= Aim of the exercise =
Switch every "BASEGUY" in the data below to "BGUY" and return the lines otherwise unchanged, without the pictures.

○ ○ ○

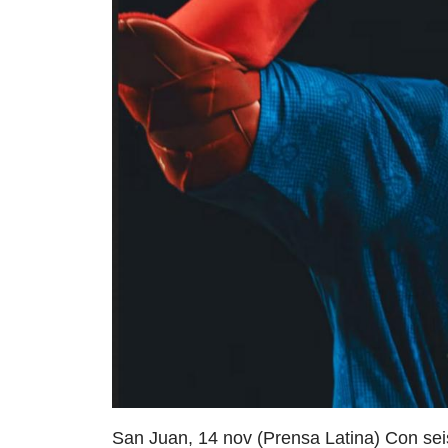
San Juan, 14 nov (Prensa Latina) Con seis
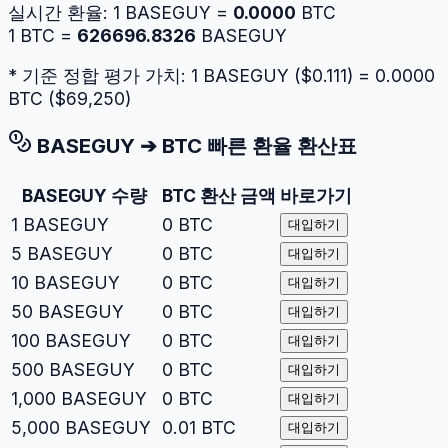
실시간 환율:
1
BASEGUY
=
0.0000
BTC
1
BTC
=
626696.8326
BASEGUY
* 기준 정합 평가 가치: 1
BASEGUY
($
0.111
) =
0.0000
BTC
($
69,250
)
BASEGUY
➔
BTC
빠른 환율 환산표
BASEGUY
수량
BTC
환산 금액
바로가기
1
BASEGUY
0
BTC
대입하기
5
BASEGUY
0
BTC
대입하기
10
BASEGUY
0
BTC
대입하기
50
BASEGUY
0
BTC
대입하기
100
BASEGUY
0
BTC
대입하기
500
BASEGUY
0
BTC
대입하기
1,000
BASEGUY
0
BTC
대입하기
5,000
BASEGUY
0.01
BTC
대입하기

○ ○ ○

= Solution =
San Juan, 14 nov (Prensa Latina) Con seis
실시간 환율:
1
BGUY
=
0.0000
BTC
1
BTC
=
626696.8326
BGUY
* 기준 정합 평가 가치: 1
BGUY
($
0.111
) =
0.0000
BTC
($
69,250
)
BGUY
➔
BTC
빠른 환율 환산표
BGUY
수량
BTC
환산 금액
바로가기
1
BGUY
0
BTC
대입하기
5
BGUY
0
BTC
대입하기
10
BGUY
0
BTC
대입하기
50
BGUY
0
BTC
대입하기
100
BGUY
0
BTC
대입하기
500
BGUY
0
BTC
대입하기
1,000
BGUY
0
BTC
대입하기
5,000
BGUY
0.01
BTC
대입하기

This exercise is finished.